By the time I left Brooklyn, my apartment had become a makeshift plant orphanage. I was working as a plant technician in Manhattan (taking care of people’s office plants and running my tail all over the city). Every time someone had a flailing plant on their hands they seemed to magically gravitate towards me, holding the sad thing out in two hands like a child that had broken a toy and didn’t really want to see it anymore. I took each one home. Plants that had gnats, aphids, mealy bug. Plants that had been underwatered, overwatered, ignored in an empty office for months. I smuggled home cuttings and offshoots and rooted them in soil. By mid summer, our apartment looked like this:

 

 

These plants were my friends. I watched them recover, grow, and flourish. I talked to them. They filled our small kitchen with green light, reviving us every time the city’s pavement buried us alive once again. When I left Brooklyn, instead of divvying up furniture or kitchen appliances, my roommate and I divided plants. I bid a tearful goodbye to those that were staying under my roommate’s sweet care and bravely moved on.

When I arrived in Asheville last March I was homeless and carting and a dozen plants in the back of my car. I booked a room at a hostel and brought them in with me so they wouldn’t get cold at night. Then, I started scheming to find them a home.

It’s been a year now since I settled into the tiny, blue-chipped cottage on a winding road north of the city. It’s a quirky place. Built in the early 1920s, the walkways from room to room slant downward from so many years of foot traffic and we are outnumbered by the bees living in our roof by a factor of 500:1. But the kitchen is sunny and up until very recently, all the plants have been very happy.

Lately, however, something strange has begun to happen. Some plants, which have remained more of less dormant since the move, have begun to sprout new life! They are growing, unfurling getting bigger and grander every day! This ZZ plant is sending up a new shoot for the first time since it lived on a high shelf in my dusty Brooklyn kitchen! I cannot tell you the joy of watching this beautiful, ridiculously phallic-like, entity grow taller every day! I can’t wait until it unfurls!

 

Just peeking out…and now quite erect!

 

Other plants, however, have inextricably begun to fade. I can find no reason for the decline. They don’t have bugs, they aren’t being ignored, malnourished or mistreated. They are just….dying.

 

Fittonia in a sorry state

 

It’s got me thinking. The deeper undercurrents of our life surface in so many ways. Our emotional and spiritual wellbeing is often reflected in the physical world. Anyone who has ever experienced depression or loss can attest that your mood affects more than just your mindsets. New research has even proved that a “broken heart” can actually cause cardio-distress similar to a heart attack. So, is it that far off to think that our physical surroundings, which we interact with all the time, could also reflect a change in our inward beings?

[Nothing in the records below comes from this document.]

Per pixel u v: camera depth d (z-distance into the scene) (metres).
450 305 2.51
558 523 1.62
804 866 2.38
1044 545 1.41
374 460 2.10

The infamous book The Secret Life of Plants marked the first time that anyone explored the idea that plants could be connected to us on an emotional level, responding to deep undercurrents of feeling. The research in this book suggested, not only that we communicate on an energetic level with plants, but that our connection with those plants that surround us is so profound that our own states of wellbeing affect the plants themselves.

 

Could my plants be telling me something about my own growth or small deaths? I think there is an unlimited amount of wisdom surrounding us at all times. There is so much to be learned from plants, animals, and the earth… as well as the environments that we have built up around ourselves. When something strikes you or seems to be changing in a way that demands your attention, you better stop and take a long hard look. Otherwise, you might miss a very important and well-crafted message.

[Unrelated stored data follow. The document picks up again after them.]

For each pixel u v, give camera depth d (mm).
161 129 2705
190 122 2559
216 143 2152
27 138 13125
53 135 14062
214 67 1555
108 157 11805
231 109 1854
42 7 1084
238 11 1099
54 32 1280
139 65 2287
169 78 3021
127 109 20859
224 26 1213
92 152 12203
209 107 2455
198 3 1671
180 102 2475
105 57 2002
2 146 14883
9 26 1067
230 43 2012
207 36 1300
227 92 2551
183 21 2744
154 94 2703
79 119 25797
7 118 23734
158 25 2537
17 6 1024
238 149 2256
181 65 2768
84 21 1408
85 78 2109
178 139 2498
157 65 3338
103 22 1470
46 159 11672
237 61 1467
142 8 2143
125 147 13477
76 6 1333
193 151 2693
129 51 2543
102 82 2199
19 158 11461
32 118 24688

Is it just a coincidence that, a year into the establishment of a whole new life– a massive uprooting that meant a complete change of location, occupation, friendships, and partnerships–  that some of the living pieces of my past might thrive, while others begin to wane? I don’t think so. I am at a point right now when I am taking serious stock of all that I have built and all that I have carried with me from the past. In this new spring I’ve been stepping back to really recognize what is fulfilling for me, to let go of all the old patterns, people, and positions that might have blossomed for me in the past, but are now just draining my energy, resources and reserves. Some parts of your life will bloom and grow forever, and others are only supposed to stick around for a little while. That’s just the way it goes.

 

 

Why is the spider plant thriving, but not the marginata? Why is the ZZ suddenly sprouting anew while the fittonia slowly loses all its leaves? That, I don’t know. What I do know is that things are changing, I can see it.